Because of the important role of dopamine in neurotransmission, it would be useful to be able to image brain dopamine receptor-mediated signal transduction in animals and humans. Administering the D1-D2 receptor agonist apomorphine may allow us to do this, as the D2-like receptor is reported to be coupled to cytosolic phospholipase A2 activation and arachidonic acid (AA) release from membrane phospholipid.


Unanesthetized adult rats were given intraperitoneally apomorphine (0.5 mg/kg) or saline, with or without pretreatment with 6 mg/kg intravenous raclopride, a D2/D3 receptor antagonist. [1-14C]AA was injected intravenously, then AA incorporation coefficients k*--brain radioactivity divided by integrated plasma radioactivity--markers of AA signaling, were measured using quantitative autoradiography in 62 brain regions.
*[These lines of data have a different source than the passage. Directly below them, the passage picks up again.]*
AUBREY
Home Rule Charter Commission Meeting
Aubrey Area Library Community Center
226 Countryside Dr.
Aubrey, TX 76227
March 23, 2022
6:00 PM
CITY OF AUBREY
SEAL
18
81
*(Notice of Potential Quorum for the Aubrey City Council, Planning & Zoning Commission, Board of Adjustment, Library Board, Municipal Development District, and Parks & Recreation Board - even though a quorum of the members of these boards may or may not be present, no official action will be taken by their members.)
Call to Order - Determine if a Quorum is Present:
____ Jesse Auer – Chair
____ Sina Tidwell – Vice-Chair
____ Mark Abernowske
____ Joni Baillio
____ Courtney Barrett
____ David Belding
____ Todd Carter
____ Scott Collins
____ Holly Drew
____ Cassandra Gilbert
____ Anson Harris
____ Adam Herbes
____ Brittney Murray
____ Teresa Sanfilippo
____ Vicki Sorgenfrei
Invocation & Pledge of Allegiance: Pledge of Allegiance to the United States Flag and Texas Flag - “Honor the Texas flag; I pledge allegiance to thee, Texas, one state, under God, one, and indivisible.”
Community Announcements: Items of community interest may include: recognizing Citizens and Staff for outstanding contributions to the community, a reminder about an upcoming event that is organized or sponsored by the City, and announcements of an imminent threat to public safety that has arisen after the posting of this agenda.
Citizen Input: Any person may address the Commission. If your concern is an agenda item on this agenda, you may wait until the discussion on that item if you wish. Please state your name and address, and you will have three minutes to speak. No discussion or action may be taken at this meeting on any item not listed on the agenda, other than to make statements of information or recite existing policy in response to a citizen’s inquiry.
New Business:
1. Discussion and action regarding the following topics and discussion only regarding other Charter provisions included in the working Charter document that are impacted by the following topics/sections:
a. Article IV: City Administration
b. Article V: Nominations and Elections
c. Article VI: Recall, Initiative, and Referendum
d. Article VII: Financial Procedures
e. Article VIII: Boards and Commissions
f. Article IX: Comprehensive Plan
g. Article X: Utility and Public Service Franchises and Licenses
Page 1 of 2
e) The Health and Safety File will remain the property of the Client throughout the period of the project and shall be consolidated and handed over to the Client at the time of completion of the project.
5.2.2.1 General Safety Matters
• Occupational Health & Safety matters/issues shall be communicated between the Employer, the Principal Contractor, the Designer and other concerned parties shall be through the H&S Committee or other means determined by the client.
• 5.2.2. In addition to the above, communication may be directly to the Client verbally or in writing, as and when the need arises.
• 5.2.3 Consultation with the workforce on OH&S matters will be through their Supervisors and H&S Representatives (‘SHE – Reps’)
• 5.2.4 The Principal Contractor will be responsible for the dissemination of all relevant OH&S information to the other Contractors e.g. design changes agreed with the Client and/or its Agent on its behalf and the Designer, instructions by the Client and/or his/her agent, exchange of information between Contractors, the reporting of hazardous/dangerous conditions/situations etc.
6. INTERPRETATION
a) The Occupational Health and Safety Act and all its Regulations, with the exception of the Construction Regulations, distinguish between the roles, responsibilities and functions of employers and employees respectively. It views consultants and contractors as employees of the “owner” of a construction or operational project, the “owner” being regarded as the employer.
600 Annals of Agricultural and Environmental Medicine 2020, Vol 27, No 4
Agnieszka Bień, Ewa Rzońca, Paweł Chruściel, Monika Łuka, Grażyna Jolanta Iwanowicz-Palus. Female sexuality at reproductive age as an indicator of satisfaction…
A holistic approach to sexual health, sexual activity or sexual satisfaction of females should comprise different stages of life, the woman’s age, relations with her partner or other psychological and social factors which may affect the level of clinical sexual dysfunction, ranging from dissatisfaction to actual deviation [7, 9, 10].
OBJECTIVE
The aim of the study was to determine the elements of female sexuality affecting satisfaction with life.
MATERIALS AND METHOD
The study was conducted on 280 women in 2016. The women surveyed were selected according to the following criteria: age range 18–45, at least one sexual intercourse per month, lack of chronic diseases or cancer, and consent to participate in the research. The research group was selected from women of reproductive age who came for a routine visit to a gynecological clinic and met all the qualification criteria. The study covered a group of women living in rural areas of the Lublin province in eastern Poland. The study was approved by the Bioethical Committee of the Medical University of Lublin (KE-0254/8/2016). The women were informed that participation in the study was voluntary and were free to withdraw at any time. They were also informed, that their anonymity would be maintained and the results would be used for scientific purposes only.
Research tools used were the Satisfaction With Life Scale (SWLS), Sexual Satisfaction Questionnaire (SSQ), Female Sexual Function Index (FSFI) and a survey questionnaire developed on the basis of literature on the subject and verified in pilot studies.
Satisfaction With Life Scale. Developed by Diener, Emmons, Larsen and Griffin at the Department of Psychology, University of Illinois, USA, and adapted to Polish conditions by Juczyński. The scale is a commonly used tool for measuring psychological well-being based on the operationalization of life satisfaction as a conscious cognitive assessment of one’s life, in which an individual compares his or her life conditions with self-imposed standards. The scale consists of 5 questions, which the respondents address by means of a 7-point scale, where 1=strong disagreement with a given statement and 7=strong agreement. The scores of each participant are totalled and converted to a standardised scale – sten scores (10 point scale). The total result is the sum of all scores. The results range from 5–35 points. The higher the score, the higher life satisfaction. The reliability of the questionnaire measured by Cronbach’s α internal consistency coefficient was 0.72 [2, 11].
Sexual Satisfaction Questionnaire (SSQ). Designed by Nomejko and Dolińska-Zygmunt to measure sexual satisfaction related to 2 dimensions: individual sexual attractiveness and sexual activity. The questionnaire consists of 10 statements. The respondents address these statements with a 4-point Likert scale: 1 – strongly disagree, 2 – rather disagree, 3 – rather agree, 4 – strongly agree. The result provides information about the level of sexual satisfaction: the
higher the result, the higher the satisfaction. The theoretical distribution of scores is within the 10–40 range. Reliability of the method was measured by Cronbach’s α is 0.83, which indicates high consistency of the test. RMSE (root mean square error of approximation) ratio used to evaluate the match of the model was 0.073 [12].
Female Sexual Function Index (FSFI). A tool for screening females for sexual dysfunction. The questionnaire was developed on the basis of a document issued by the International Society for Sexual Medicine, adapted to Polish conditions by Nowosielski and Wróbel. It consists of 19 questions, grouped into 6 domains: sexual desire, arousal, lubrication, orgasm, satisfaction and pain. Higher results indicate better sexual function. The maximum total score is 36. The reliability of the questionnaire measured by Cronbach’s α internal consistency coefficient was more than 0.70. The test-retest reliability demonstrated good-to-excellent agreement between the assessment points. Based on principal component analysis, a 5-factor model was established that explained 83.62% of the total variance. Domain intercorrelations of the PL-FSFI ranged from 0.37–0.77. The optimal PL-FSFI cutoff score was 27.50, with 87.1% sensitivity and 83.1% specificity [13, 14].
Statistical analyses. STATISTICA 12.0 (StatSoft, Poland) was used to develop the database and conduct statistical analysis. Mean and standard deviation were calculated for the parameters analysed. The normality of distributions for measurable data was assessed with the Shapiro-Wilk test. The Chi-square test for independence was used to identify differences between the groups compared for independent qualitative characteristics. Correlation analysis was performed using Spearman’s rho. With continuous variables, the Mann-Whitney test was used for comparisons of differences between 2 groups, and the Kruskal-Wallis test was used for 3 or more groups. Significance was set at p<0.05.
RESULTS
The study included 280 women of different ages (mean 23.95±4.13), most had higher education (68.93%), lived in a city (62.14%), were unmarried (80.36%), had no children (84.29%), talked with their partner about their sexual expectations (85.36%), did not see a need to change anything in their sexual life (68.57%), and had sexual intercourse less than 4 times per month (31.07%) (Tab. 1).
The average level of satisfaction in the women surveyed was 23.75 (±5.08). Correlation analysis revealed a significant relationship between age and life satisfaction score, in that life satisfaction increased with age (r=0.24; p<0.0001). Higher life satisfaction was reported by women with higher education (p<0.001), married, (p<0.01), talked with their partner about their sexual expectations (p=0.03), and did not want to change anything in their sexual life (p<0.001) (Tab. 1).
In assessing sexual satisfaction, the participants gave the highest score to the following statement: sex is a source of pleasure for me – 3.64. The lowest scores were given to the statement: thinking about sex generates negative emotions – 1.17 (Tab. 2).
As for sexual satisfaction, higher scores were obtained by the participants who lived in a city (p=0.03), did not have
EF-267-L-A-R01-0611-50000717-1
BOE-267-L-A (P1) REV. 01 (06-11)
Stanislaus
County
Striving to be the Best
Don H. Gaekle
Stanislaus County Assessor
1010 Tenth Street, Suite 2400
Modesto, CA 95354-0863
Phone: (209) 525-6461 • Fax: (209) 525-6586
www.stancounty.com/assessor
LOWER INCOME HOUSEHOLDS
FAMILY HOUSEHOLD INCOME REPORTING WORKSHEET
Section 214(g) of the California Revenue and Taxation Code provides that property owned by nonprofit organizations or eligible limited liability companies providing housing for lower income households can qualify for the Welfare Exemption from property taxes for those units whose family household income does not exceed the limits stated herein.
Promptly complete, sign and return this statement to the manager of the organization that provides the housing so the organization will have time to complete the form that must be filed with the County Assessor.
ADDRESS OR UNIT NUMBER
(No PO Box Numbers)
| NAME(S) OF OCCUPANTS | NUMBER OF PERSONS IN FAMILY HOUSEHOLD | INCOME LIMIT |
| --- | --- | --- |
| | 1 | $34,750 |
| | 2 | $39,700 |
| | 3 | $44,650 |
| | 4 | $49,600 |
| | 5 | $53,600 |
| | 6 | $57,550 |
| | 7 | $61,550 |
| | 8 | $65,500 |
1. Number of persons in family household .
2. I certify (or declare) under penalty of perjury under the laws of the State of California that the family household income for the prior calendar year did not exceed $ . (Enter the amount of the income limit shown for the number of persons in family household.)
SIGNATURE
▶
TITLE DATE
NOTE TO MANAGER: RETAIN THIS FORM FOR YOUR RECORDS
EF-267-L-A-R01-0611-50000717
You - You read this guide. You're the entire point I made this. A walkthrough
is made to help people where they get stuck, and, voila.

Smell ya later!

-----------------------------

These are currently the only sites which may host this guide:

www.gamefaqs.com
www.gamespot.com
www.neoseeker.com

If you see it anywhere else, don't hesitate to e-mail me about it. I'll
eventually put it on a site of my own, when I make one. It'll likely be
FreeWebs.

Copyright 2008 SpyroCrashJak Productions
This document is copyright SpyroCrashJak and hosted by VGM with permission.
Apomorphine significantly elevated k* in 26 brain regions, including the frontal cortex, motor and somatosensory cortex, caudate-putamen, thalamic nuclei, and nucleus accumbens. Raclopride alone did not change baseline values of k*, but raclopride pretreatment prevented the apomorphine-induced increments in k*.


A mixed D1-D2 receptor agonist, apomorphine, increased the AA signal by activating only D2-like receptors in brain circuits containing regions with high D2-like receptor densities. Thus, apomorphine might be used with positron emission tomography to image brain D2-like receptor-mediated AA signaling in humans in health and disease.